There is no third "I want to try" option built in, you can kind of do it, but you have to be careful not too take many quests at once as after w while you will have all these vague misc quests that you don't remember, pretty necessitating some use of the quest markers.
Quests don't automatically activate when you receive them unless you have no other active quests.
Funny how, countless times, I'd receive a quest, and go off and find it just fine, only to realize that it had never activated, thus, I wasn't following quest arrows, but rather, what I had been told by NPC's about the quests.
It's like everyone is skipping through the dialogue, activating a quest marker, fast traveling to it, and then complaining about how the game offers no roleplay or exploration.
Not sure what game everyone is playing, because in my game, I actually listened to NPC's, quest markers told me what direction my objective was in, and I still had to find a route to get there myself. The quest marker tells you nothing more than East, West, North, South. But the world of Skyrim is much more than that. It's up and down, it's vertical as well as horizontal. So the quest arrow may tell you that your objective is straight ahead, but what it doesn't tell you is that your quest objective is actually 3 stories above you. The quest marker doesn't kill enemies for you. The quest marker doesn't talk to NPC's for you. The quest marker doesn't solve puzzles for you. The quest marker doesn't find a path through the mountains for you. The quest marker doesn't find a path around the river or lake for you.
The major quests all have detailed NPC directions telling you where to go, detailed that you can do the quest without a quest marker or prior knowledge if you pay attention to what they are saying. And the ones that don't, are no different than the "Let me mark it on your map" quests of Morrowind, which put big yellow blocks on your map telling you where to go.
And if you all want a journal with detailed instructions so badly, make your own journal. Grab a pen and a piece of paper and write down the directions that the NPC tells you, so that when you don't do the quest for 90 hours, and you see it in your quest log, you'll have your very own personal journal entry written just the way you want it.
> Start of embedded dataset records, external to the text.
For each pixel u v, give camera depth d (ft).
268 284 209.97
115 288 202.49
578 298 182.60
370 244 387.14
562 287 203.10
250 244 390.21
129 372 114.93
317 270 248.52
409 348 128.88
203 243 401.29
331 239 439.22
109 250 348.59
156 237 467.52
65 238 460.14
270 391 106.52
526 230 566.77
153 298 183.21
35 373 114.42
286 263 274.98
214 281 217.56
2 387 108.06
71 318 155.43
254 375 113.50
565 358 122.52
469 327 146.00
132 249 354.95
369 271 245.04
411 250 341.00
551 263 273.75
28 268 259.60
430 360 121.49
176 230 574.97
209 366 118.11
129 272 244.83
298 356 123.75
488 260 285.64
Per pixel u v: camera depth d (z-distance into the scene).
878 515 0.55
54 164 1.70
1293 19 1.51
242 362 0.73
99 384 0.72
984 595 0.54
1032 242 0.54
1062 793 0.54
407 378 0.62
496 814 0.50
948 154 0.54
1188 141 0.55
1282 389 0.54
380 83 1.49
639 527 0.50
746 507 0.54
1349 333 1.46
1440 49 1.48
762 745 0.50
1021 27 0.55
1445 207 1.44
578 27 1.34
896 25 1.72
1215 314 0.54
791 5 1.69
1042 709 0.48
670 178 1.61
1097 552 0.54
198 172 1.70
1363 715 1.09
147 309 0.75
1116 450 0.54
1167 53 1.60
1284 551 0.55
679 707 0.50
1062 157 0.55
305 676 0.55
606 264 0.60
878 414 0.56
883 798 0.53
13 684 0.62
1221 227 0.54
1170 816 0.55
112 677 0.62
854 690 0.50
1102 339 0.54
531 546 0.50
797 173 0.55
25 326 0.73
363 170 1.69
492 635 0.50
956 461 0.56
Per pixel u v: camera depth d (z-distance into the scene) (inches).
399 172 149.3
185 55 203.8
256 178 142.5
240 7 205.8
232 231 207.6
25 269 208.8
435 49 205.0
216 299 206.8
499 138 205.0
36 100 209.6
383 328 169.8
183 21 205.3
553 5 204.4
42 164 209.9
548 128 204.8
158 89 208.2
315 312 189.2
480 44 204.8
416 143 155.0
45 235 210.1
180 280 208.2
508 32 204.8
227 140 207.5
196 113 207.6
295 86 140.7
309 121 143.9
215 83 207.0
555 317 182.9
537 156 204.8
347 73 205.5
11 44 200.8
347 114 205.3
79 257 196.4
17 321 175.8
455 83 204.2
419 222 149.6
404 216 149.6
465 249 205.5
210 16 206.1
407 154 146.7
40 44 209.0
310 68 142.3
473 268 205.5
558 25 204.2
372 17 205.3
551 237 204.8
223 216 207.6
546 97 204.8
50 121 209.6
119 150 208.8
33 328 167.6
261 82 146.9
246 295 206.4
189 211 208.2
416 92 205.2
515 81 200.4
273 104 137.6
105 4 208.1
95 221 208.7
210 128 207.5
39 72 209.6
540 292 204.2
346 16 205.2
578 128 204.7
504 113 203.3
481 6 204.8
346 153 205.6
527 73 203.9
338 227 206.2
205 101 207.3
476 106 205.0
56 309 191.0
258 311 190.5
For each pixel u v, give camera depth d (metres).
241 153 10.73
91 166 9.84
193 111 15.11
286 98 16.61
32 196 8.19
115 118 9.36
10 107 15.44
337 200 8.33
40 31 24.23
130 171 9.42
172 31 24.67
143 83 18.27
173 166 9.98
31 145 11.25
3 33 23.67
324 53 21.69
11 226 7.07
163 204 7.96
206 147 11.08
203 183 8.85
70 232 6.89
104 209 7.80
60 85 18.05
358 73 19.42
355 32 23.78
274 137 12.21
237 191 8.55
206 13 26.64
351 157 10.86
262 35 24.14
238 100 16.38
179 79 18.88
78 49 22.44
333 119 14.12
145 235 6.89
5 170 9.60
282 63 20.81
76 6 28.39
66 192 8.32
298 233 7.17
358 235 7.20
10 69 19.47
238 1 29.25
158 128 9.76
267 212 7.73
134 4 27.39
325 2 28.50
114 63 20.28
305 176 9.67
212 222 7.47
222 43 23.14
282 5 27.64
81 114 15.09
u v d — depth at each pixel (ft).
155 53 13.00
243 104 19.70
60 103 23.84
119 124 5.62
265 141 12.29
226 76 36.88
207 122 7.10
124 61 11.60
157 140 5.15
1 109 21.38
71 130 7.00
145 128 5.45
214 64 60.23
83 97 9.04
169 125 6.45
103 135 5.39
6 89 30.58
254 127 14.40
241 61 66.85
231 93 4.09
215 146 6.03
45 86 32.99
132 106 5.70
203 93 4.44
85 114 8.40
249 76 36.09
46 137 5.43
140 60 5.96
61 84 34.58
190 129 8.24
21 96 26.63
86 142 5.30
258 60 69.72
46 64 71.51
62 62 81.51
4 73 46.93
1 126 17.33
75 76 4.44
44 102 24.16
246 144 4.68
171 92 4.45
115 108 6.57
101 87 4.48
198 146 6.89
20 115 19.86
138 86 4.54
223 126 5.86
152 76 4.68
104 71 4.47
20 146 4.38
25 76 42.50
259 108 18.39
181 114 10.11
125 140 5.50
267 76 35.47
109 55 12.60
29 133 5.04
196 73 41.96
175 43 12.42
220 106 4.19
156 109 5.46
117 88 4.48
Afterall, a pen and paper RPG is what you all are looking for in the end anyways.
And if your response to that is that you shouldn't have to write out your own journal, the game should do it for you, well then to be quite honest, you're not much better than the audience that you accuse of being "dumbed down" because they don't want to go through the tedious activities that games in the past made you go through. Let's be honest, the level of discovery of Morrowind is vastly over exaggerated, the only difference between Morrowind and Oblivion or Skyrim is the fact that in Morrowind, you have to keep constantly opening up your map and journal to get the same exact results as Oblivion and Skyrim's map markers. Things weren't "dumbed down", they just simply removed the middle man. Morrowind's navigation wasn't somehow magically "smarter" than what we have now. It was just more tedious.